Magnetic Second-Order Topological Insulator: An Experimentally Feasible 2D CrSiTe3

2D second-order topological insulators (SOTIs) have sparked significant interest, but currently, the proposed realistic 2D materials for SOTIs are limited to nonmagnetic systems. In this study, for the first time, a single layer of chalcogenide CrSiTe₃—an experimentally realized transition metal trichalcogenide is proposed with a layer structure—as a 2D ferromagnetic (FM) SOTI. Based on first-principles calculations, this study confirms that the CrSiTe₃ monolayer exhibits a nontrivial gapped bulk state in the spin-up channel and a trivial gapped bulk state in the spin-down channel. Based on the higher-order bulk–boundary correspondence, it demonstrates that the CrSiTe₃ monolayer exhibits topologically protected corner states with a quantized fractional charge ($\frac{e}{3}$) in the spin-up channel. Notably, unlike previous nonmagnetic examples, the topological corner states of the CrSiTe₃ monolayer are spin-polarized and pinned at the corners of the sample in real space.
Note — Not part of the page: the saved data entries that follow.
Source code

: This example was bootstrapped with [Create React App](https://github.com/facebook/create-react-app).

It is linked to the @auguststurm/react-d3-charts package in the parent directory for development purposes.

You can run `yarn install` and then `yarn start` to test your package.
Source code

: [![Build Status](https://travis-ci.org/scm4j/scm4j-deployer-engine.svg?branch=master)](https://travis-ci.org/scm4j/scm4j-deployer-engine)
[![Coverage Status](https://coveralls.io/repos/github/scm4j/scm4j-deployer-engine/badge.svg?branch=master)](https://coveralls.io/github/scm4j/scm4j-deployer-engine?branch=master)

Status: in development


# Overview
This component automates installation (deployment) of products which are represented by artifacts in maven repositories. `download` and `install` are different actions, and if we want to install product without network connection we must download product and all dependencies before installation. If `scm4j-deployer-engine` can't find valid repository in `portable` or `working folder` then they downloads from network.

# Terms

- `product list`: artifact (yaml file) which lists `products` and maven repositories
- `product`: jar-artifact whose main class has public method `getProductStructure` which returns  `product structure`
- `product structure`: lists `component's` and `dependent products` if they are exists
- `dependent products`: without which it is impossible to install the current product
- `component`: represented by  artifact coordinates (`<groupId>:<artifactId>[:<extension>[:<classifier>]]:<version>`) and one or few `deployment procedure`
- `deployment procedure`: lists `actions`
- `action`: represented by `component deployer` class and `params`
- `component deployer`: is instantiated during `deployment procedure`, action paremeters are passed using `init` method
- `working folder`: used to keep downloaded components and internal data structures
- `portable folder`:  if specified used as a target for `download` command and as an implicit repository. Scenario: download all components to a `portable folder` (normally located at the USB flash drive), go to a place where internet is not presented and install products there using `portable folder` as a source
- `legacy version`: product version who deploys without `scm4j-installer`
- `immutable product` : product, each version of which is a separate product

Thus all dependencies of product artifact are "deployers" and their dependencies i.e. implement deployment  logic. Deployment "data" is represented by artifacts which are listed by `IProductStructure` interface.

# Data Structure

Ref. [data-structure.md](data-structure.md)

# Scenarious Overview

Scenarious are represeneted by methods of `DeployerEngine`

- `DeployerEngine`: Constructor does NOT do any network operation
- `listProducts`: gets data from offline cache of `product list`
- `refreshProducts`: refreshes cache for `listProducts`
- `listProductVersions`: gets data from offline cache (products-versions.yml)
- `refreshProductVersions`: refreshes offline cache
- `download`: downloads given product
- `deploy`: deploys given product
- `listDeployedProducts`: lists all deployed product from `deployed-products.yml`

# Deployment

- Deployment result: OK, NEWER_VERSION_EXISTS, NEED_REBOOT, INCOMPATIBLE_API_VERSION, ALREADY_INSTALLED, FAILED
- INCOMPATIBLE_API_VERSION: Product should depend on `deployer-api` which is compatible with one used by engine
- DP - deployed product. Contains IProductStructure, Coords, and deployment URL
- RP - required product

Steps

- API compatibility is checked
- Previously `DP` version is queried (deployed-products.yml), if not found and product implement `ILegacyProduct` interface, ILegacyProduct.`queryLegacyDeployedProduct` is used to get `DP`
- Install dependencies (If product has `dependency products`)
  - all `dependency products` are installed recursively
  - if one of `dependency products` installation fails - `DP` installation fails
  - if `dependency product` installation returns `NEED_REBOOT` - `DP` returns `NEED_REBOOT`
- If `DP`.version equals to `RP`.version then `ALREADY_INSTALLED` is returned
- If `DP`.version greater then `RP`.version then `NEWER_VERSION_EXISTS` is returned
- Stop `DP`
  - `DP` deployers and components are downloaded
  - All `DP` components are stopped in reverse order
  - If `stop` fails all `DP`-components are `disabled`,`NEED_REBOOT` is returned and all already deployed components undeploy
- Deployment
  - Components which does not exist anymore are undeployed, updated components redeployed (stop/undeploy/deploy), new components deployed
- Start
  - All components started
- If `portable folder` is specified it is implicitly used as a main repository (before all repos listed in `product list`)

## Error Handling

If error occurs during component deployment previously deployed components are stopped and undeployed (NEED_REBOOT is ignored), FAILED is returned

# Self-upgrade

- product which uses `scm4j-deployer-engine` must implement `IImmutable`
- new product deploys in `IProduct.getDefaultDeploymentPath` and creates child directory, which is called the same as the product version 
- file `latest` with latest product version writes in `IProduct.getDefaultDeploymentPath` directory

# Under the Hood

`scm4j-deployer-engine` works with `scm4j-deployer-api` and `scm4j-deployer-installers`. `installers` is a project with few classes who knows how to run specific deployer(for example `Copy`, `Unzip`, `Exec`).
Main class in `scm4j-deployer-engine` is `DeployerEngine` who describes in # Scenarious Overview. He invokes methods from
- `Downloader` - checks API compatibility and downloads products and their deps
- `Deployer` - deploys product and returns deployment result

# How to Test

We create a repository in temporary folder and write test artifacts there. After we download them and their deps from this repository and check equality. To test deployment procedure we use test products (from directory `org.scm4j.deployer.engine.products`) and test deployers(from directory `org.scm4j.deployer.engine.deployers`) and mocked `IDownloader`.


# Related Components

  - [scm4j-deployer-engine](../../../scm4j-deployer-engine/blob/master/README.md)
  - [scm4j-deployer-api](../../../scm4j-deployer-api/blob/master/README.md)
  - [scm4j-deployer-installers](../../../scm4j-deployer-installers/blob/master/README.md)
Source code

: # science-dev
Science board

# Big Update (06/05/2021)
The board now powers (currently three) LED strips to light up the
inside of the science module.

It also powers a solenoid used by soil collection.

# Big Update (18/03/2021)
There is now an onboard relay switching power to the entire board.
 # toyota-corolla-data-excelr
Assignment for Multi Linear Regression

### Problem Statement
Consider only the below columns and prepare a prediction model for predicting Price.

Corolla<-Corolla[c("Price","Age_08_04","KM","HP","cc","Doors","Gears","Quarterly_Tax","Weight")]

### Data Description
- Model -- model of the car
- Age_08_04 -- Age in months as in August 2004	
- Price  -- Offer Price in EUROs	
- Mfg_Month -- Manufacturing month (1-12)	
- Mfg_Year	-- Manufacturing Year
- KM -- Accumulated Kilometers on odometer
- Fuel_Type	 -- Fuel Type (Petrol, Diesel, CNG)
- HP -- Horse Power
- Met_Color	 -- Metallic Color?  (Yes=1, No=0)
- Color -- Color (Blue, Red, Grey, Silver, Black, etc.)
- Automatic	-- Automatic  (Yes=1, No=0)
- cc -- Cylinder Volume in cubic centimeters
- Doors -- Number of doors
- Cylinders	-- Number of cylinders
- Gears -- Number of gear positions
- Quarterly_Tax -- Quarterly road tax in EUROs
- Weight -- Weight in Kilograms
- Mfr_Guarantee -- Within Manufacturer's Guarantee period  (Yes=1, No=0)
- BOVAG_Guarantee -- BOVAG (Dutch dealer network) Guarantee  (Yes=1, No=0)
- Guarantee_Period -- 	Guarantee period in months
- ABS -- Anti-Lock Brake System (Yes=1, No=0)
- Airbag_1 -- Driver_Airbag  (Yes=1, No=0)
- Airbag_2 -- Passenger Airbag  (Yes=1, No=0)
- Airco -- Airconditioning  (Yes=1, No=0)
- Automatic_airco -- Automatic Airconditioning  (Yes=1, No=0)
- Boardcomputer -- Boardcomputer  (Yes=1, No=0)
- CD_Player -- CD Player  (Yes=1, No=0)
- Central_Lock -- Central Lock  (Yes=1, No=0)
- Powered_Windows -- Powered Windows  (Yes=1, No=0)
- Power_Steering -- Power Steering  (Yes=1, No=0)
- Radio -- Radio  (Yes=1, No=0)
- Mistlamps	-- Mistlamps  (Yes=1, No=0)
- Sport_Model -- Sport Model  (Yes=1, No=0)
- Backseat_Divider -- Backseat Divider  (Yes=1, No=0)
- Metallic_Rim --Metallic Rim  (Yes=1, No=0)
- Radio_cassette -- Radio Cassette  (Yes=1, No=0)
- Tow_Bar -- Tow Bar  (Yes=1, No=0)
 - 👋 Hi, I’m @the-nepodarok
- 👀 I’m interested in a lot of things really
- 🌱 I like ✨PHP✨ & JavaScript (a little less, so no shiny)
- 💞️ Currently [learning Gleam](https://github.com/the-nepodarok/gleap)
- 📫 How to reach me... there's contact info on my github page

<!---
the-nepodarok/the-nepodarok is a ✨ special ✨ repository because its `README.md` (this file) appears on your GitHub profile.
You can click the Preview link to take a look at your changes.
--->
Furthermore, the CrSiTe₃ monolayer retains SOTI features when the spin–orbit coupling (SOC) is considered, as evidenced by the corner charge and corner states distribution. Finally, by applying biaxial strain and hole doping, this study transforms the magnetic insulating bulk states into spin-gapless semiconducting and half-metallic bulk states, respectively. Importantly, the topological corner states persist in the spin-up channel under these conditions.